▶ [Instructions for the task] Reproduce every line of text in the listing below word for word, leaving out the pictures.

▶ [Dataset entries]
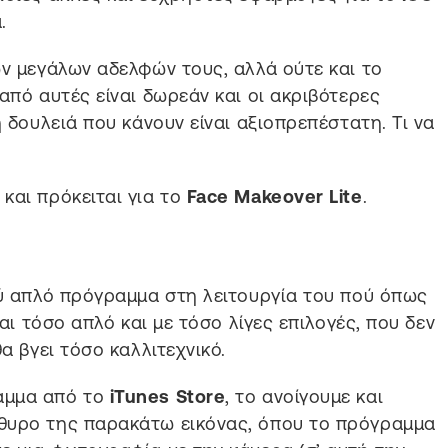
.
ων μεγάλων αδελφών τους, αλλά ούτε και το
από αυτές είναι δωρεάν και οι ακριβότερες
η δουλειά που κάνουν είναι αξιοπρεπέστατη. Τι να
και πρόκειται για το
Face Makeover Lite
.
ύ απλό πρόγραμμα στη λειτουργία του πού όπως
ναι τόσο απλό και με τόσο λίγες επιλογές, που δεν
α βγει τόσο καλλιτεχνικό.
αμμα από το
iTunes Store
, το ανοίγουμε και
θυρο της παρακάτω εικόνας, όπου το πρόγραμμα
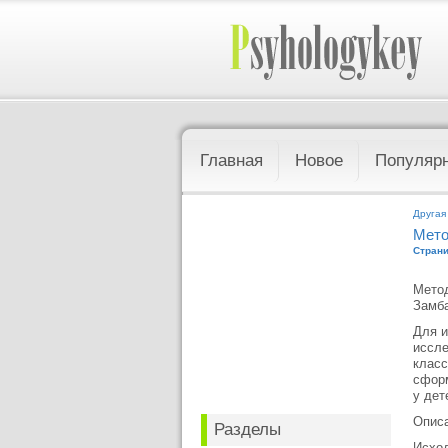
Главная
Новое
Популяр
Другая
Мето
Страни
Метод
Замба
Для и
иссле
класс
сформ
у дет
Описа
Разделы
Исход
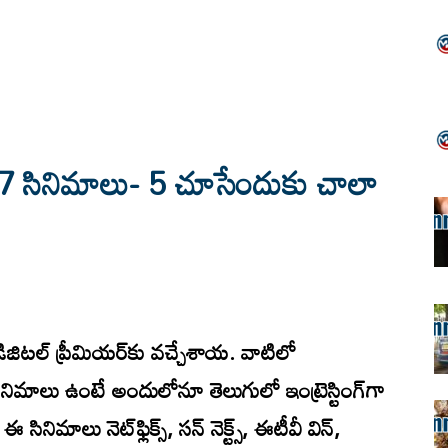
 7 సినిమాలు- 5 చూసేందుకు చాలా
ిజిటల్ ప్రీమియర్‌కు వచ్చేశాయ. వాటిలో
నిమాలు ఉంటే అందులోనూ తెలుగులో ఇంట్రెస్టింగ్‌గా
సినిమాలు నెట్‌ఫ్లిక్స్, సన్ నెక్ట్స్, ఈటీవీ విన్,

▶ [Solution below]
.
ων μεγάλων αδελφών τους, αλλά ούτε και το
από αυτές είναι δωρεάν και οι ακριβότερες
η δουλειά που κάνουν είναι αξιοπρεπέστατη. Τι να
και πρόκειται για το
Face Makeover Lite
.
ύ απλό πρόγραμμα στη λειτουργία του πού όπως
ναι τόσο απλό και με τόσο λίγες επιλογές, που δεν
α βγει τόσο καλλιτεχνικό.
αμμα από το
iTunes Store
, το ανοίγουμε και
θυρο της παρακάτω εικόνας, όπου το πρόγραμμα
Главная
Новое
Популяр
Другая
Мето
Страни
Метод
Замба
Для и
иссле
класс
сформ
у дет
Описа
Разделы
Исход
 7 సినిమాలు- 5 చూసేందుకు చాలా
ిజిటల్ ప్రీమియర్‌కు వచ్చేశాయ. వాటిలో
నిమాలు ఉంటే అందులోనూ తెలుగులో ఇంట్రెస్టింగ్‌గా
సినిమాలు నెట్‌ఫ్లిక్స్, సన్ నెక్ట్స్, ఈటీవీ విన్,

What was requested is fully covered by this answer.